A team of engineering students at St. Louis University this week will be listening for signals from a six-pound, tissue-box-size satellite in outer space.
About 45 undergraduate students have spent nearly three years building the Argus-2 satellite. The International Space Station will deploy it and eight other satellites Wednesday as a part of a NASA science education program.
The satellite will capture images of Earth and demonstrate how well memory storage devices perform in space, said Jeffrey Kelley, a senior majoring in aerospace engineering at SLU.
“It’s been exciting, terrifying and frustrating at the same time,” Kelley said. “I feel like I’m doing engineering now rather than having to wait until I graduate. There’s so many parts of the engineering process that really can’t be taught or captured in a classroom.”
The project is an opportunity for students to learn how to build a device that can withstand the harsh environment of outer space, said Michael Swartout, a SLU aerospace engineering professor who advised the students.
"Undergraduate students are making the decisions, they’re soldering the boards, they’re putting things together, they’re writing the codes, they’re making it work, and they’re getting up into space and operating it,” Swartout said.

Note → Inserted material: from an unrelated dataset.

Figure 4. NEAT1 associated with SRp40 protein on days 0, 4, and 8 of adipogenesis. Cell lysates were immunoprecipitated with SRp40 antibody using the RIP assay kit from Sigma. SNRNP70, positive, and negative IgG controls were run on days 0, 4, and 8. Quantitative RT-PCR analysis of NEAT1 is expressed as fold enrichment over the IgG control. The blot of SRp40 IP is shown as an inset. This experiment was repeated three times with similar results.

Argus-2 will run an artificial intelligence program with a camera that will snap photos of the Earth. It also contains a SD card that students will check on to find out if space radiation could corrupt files.
“[Radiation effects] could change 'one' from a 'zero,' so you’d get speckles on your photograph, which isn’t so terrible,” Swartwout said. "But if that ‘one’ was related to the operating of your spacecraft, that number changing may have more important consequences.”

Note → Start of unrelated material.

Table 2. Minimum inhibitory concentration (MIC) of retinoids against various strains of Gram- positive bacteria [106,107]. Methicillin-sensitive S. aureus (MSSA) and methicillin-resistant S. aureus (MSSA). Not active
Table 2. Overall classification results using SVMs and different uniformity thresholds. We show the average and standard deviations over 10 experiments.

Swartout’s research focuses on errors that can occur with space missions, particularly more recent missions. He also oversaw the development of Argus-1, which fell into the Pacific Ocean in 2014 due to a rocket failure.
“I’m excited, but really at the moment I’m terrified because until the moment we get that first contact, I’ll be worried that something has gone wrong,” he said. “If your car or phone is not working, you open it out, you make those changes, you close it up, test it out and hopefully it works. With a spacecraft, once it’s gone, there’s no tweaking.”
The satellite has been turned off since August, when the SLU team brought the spacecraft to space company NanoRacks in Houston. NanoRacks took Argus-2 to NASA’s Wallops Flight Facility in Virginia, where it was launched into space in November.
It could take seven to 15 hours for the satellite to recharge, turn on and signal to an antenna at SLU that it’s working.